The section of the exhibit called Starvation features this painting Iron Horse created by Kent Monkman in 2015. Iron horse is a term said to have been coined by the indigenous people of North America in the early 1800s when they first saw a steam locomotive.
Monkman’s inspiration for his Iron Horse came from a 1773 painting by Giovanni Domenico Tiepolo called The Procession of the Trojan Horse Into Troy.
Tiepolo’s painting illustrates a story from Homer’s Illiad about a battle between the Greeks and Trojans over the kidnapped Helen Queen of Sparta. The Greeks left the Trojans a gift of a huge wooden horse outside the walls of their city. The Trojans thought it was a victory present and hauled it into Troy. Later that night Greek soldiers who were inside the horse came out and opened the city gates to let in the other Greek troops hiding nearby. The Greeks won the war.
Because of The Illiad story, a Trojan horse has come to mean something that looks good but has a much darker purpose or impact. And a Trojan horse is exactly what the railroad was for the First Nations of Canada.
The Indigenous people were told the railroad would be a good thing bringing riches and progress but instead, it brought disaster as settlers shooting buffalo from the train literally decimated the herds on the prairies which had served as a key food source for First Nations.
I read that in order to force Indigenous people in Saskatchewan and Alberta to leave their land along the rail line and move to reservations the Canadian government instituted a plan of famine and starvation. Treaty 6 signed by the government with the Assiniboine, Plains, and Wood Cree people guaranteed food in times of famine but instead, the government used food as a way to ethnically cleanse a vast region from Regina to the Alberta border in order to facilitate the building of the railroad.

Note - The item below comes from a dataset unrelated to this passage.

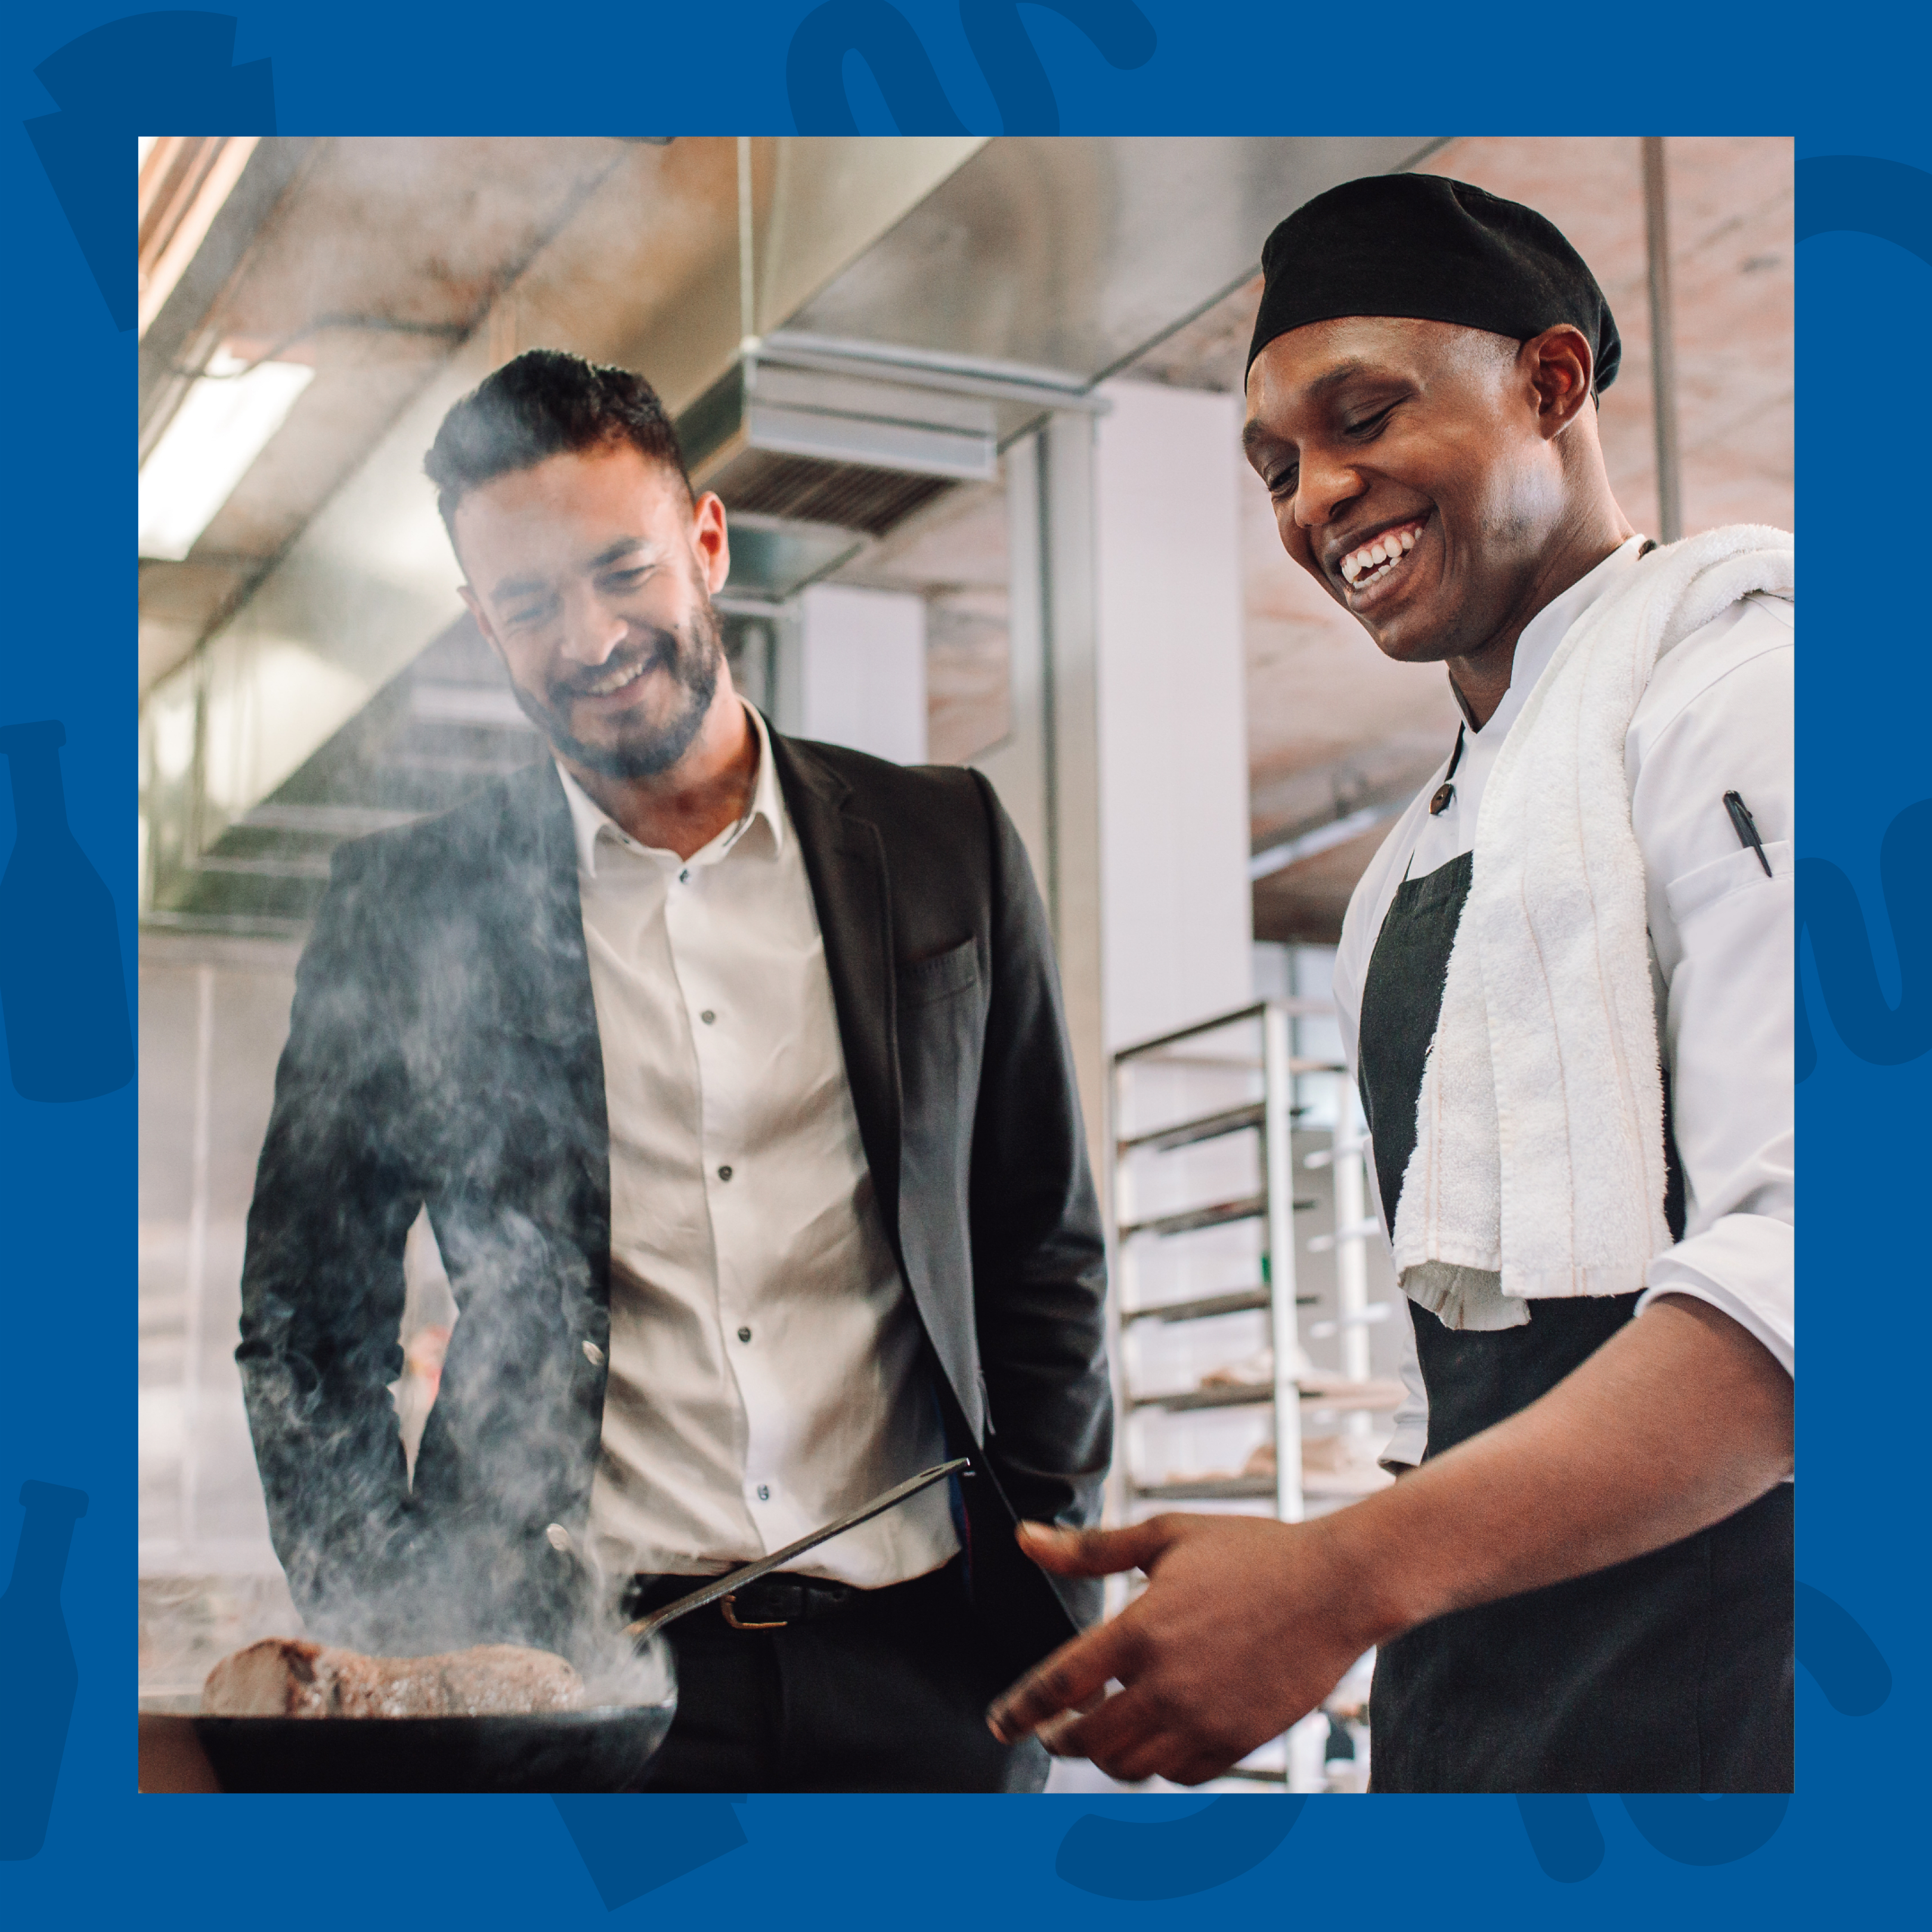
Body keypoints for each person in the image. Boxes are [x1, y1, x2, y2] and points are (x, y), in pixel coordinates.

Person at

Sir John A. Macdonald, acting as both prime minister and minister of Indian affairs during the famine, even bragged in Parliament that he was keeping the indigenous population on the verge of starvation when he was criticized for using too much money to build the railroad.
There’s a rifle from the 1800s on display in the Starvation Exhibit. I read an article that said this model was one of many used to decimate the buffalo population on the prairies within ten years.
The exhibit also includes a bison painting by German artist Albert Bierstadt.
A closer investigation of Bierstadt’s paintings of bison in the North American west allows viewers to see how Kent Monkman was imitating Bierstadt’s style covering most of the canvas with a grand landscape and including small figures only at the bottom of the painting.
In a lecture at Queens University, Kent Monkman said when he first saw Bierstadt’s paintings he thought they were insane. “You had these monumental paintings with these romantic vistas and you could see the presence of God basically shining out of the heavens, they felt kind of biblical in a sense. And you can see the players, Indigenous people, minuscule keepers of nature, just bit players in this large scheme of creation. So, I decided to really start putting my energy towards imitating these paintings because I thought, okay, this is a new challenge. This is really hard…..”
And that is just the very tip of the iceberg for everything you can see and learn and discover in just one section of the Kent Monkman exhibit. Luckily Shame and Prejudice: A Story of Resilience is on at the Winnipeg Art Gallery till February because you will want to keep coming back for more visits as you explore this rich and brilliant collection of art that offers a very different view of Canadian history.